Work instruction | From the line that contains "[314,136,370,148] memory ->" down to the final line of the listing below, set down every line exactly, both ends included, and drop the pictures.

Data provided |

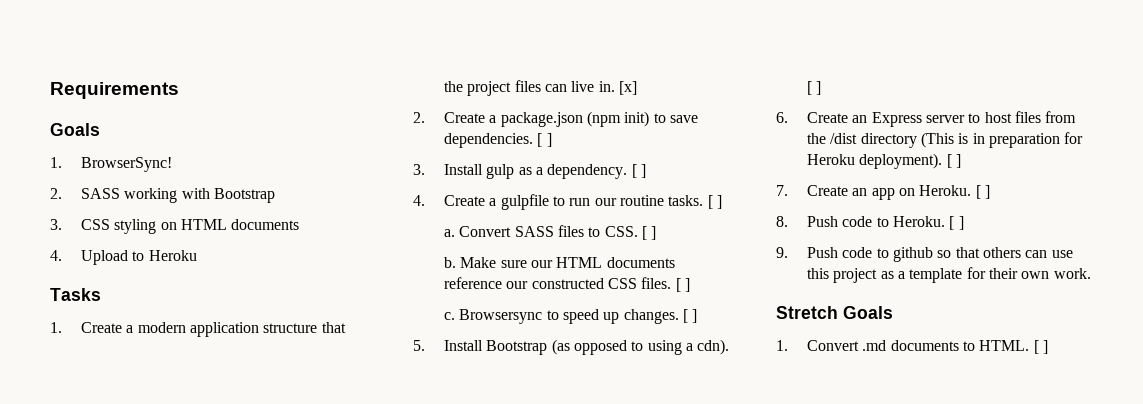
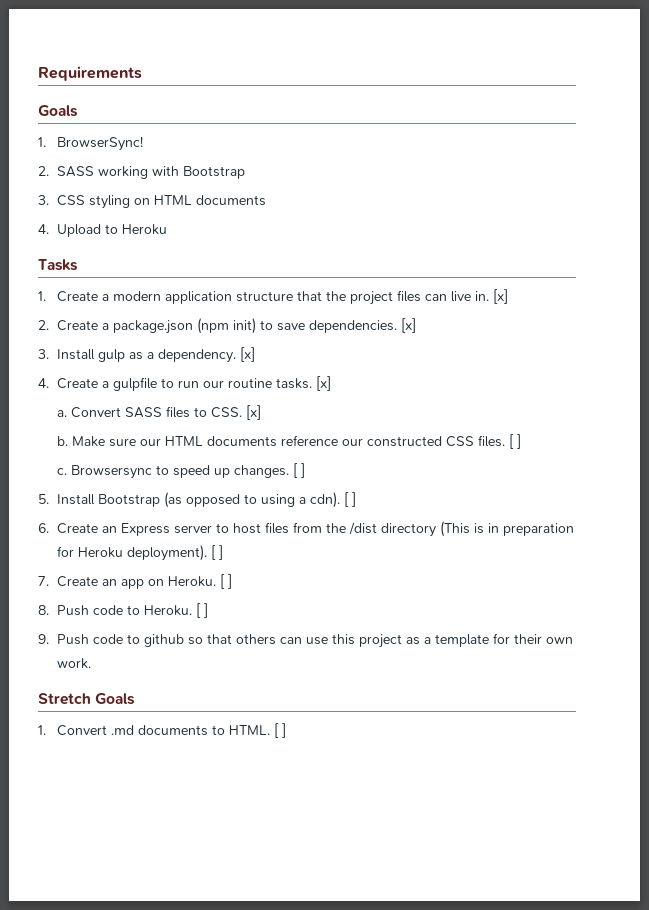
[537,133,552,147] [ ] -> [401,318,417,333] [x]
[631,164,647,178] [ ] -> [240,347,256,362] [x]
[707,195,723,209] [ ] -> [316,376,332,391] [x]
[642,226,657,240] [ ] -> [246,405,262,420] [x]

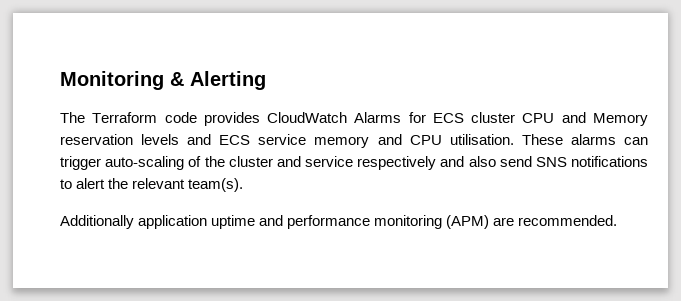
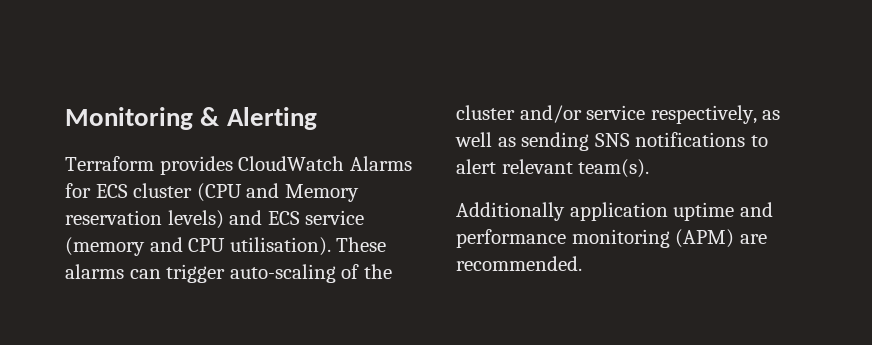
[60,112,197,123] The Terraform code -> [65,156,154,171] Terraform
[522,113,555,123] CPU -> [196,183,242,202] (CPU
[141,134,180,145] levels -> [167,210,224,229] levels)
[314,136,370,148] memory -> [65,237,145,256] (memory
[449,134,514,145] utilisation. -> [229,237,331,256] utilisation).
[276,156,532,170] and service respectively and also send -> [519,105,781,124] [455,132,590,151] and/or service respectively, as well as sending
[108,178,129,189] the -> (496, 166) none

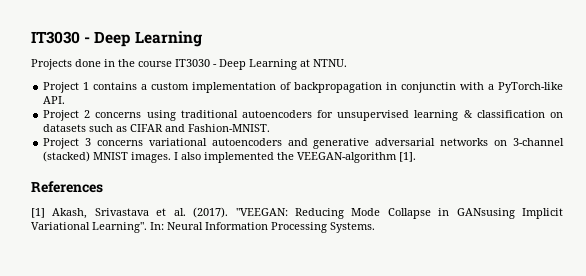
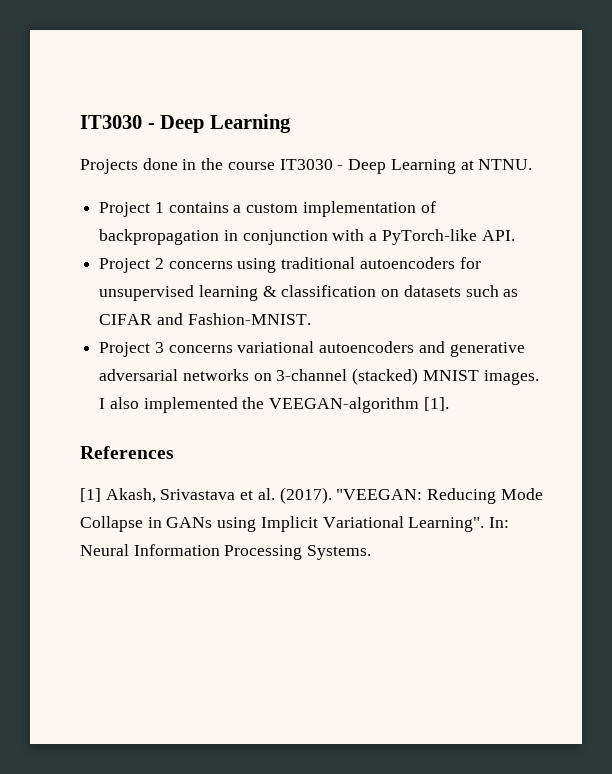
[401,82,457,93] conjunctin -> [242,230,328,245] conjunction
[456,208,515,219] GANsusing -> [166,517,257,532] GANs using

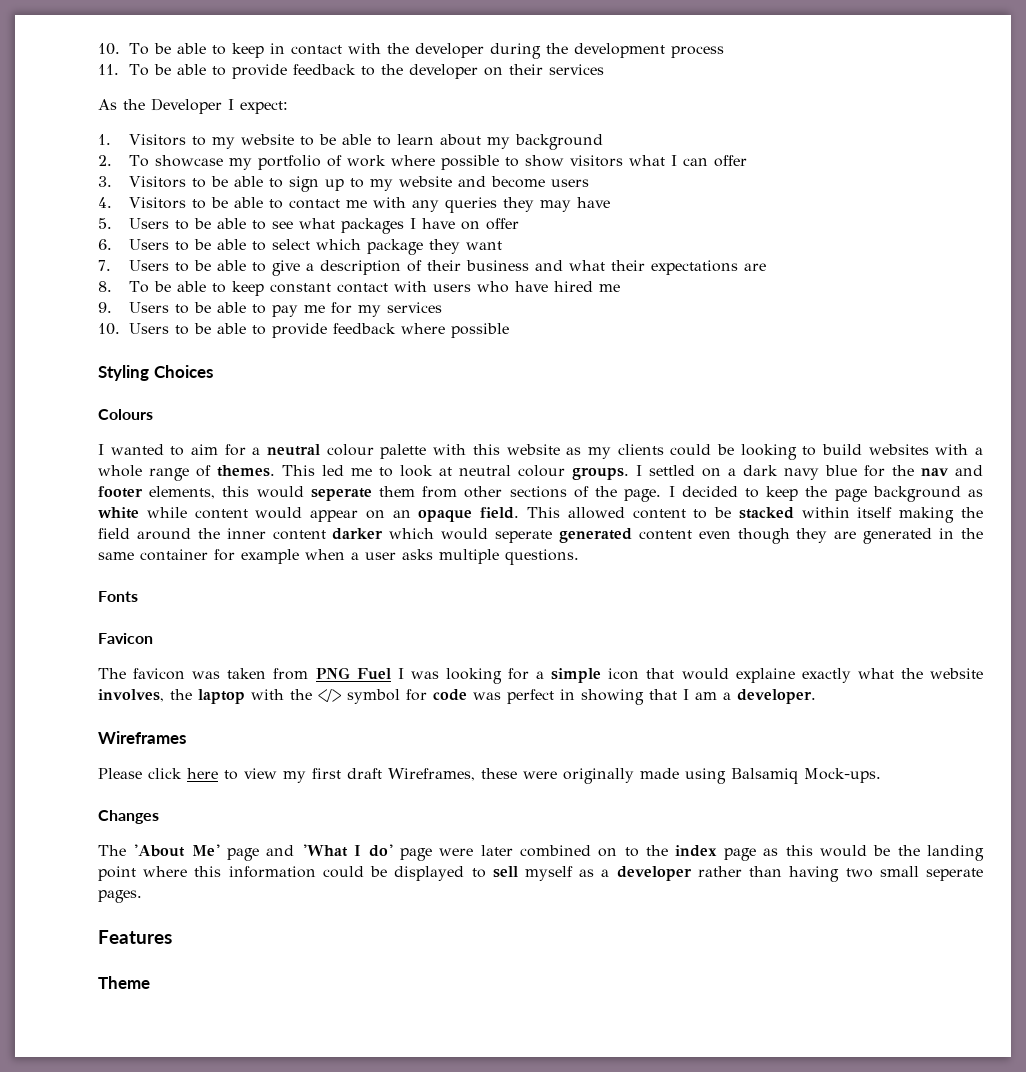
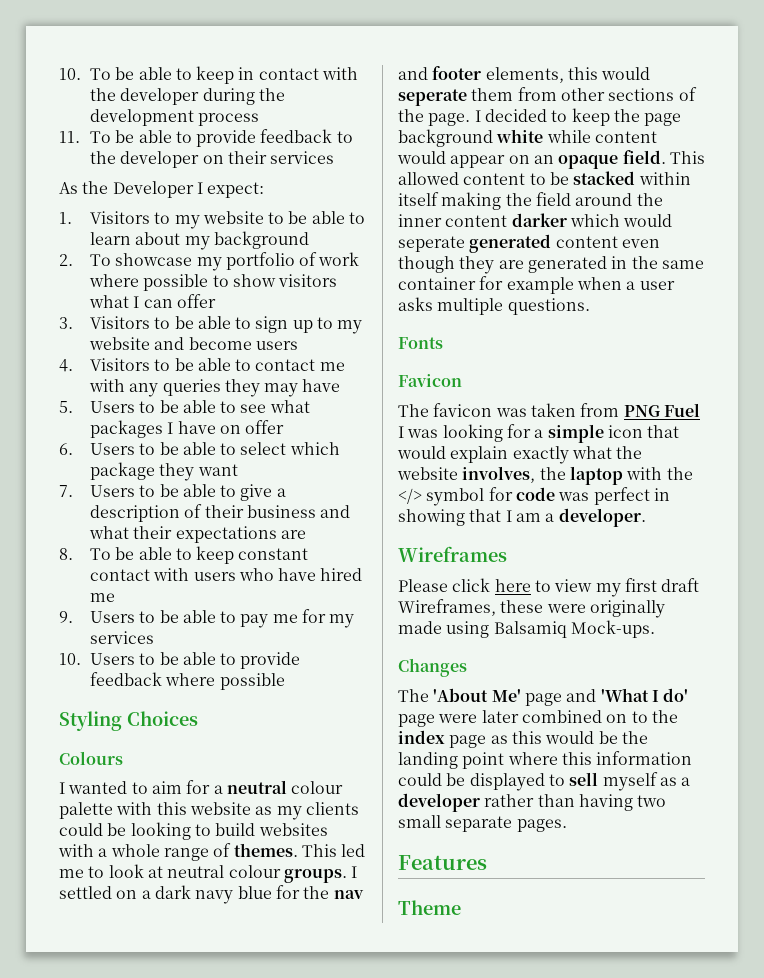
[968,489,984,497] as -> (493, 138) none
[735,668,795,683] explaine -> [450,446,509,463] explain
[925,868,983,881] seperate -> [445,816,513,832] separate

Output of the task |
[314,136,370,148] memory -> [65,237,145,256] (memory
[449,134,514,145] utilisation. -> [229,237,331,256] utilisation).
[276,156,532,170] and service respectively and also send -> [519,105,781,124] [455,132,590,151] and/or service respectively, as well as sending
[108,178,129,189] the -> (496, 166) none

[401,82,457,93] conjunctin -> [242,230,328,245] conjunction
[456,208,515,219] GANsusing -> [166,517,257,532] GANs using

[968,489,984,497] as -> (493, 138) none
[735,668,795,683] explaine -> [450,446,509,463] explain
[925,868,983,881] seperate -> [445,816,513,832] separate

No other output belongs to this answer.